I just completed a meditation from the first step of the 30 day sobriety solution. Wow. What a powerful experience that was.
In the first component we time traveled into the future, a future where I was still drinking. 5 years from now. I saw myself, bags under the eyes and the sadness in my spirit. I didn’t see Karl in my vision. I’m not sure what happened with him but I can guarantee that i pushed him away. I wasn’t even close to accomplishing my dream: the adult childrens book. I never went back to school. So much that I had to look forward too never completed. Struggling with my weight. It was painful to see future Laura like that. I wanted to hug her and tell her I was sorry.

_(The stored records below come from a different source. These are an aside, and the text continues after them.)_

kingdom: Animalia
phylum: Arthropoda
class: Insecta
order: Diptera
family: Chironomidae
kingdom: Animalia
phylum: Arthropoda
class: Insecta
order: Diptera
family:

In the second component we time travelled to our future sober self. The first part was to envision ourselves a year from now. I saw myself in my wedding dress, a year of recovery already under my belt, which is how I’ve always envisioned myself at my wedding. Thriving in recovery. I’ve got the best body I’ve ever had, the strongest relationship I’ve ever had (because we both made it through this), and I’m happy. So, freakin, happy.
Then I went 5 years ahead. I saw myself in our new house. Our dog. I’ve gone back to school and I’ve just published my book. I’m holding my first hardcover in my hands. It’s amazing. My hair is really long and wavy. I am overwhelmed with gratitude. I’m starting to help other people. I’m really starting to become a role model and mentor for others.

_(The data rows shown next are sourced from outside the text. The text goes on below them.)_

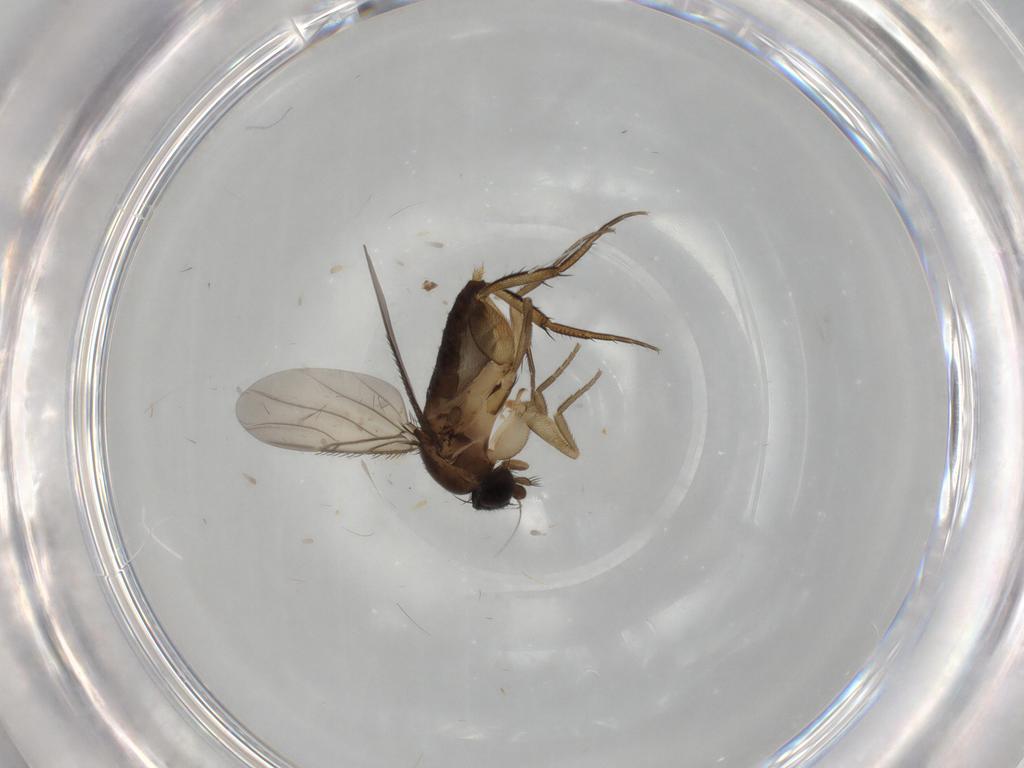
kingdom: Animalia
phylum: Arthropoda
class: Insecta
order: Diptera
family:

10 years ahead was a lot harder for me to envision. All I could really see was a very fit person, and someone who has done a ton of spiritual work. I am a light being.
At the end of the meditation I floated back over all the different Lauras, and when I floated past the year from now Laura, in her white lace dress, I reached out and held her hand, and told her I would be seeing her soon. I started to shake with tears as this happened, because the vision was so powerful and so moving.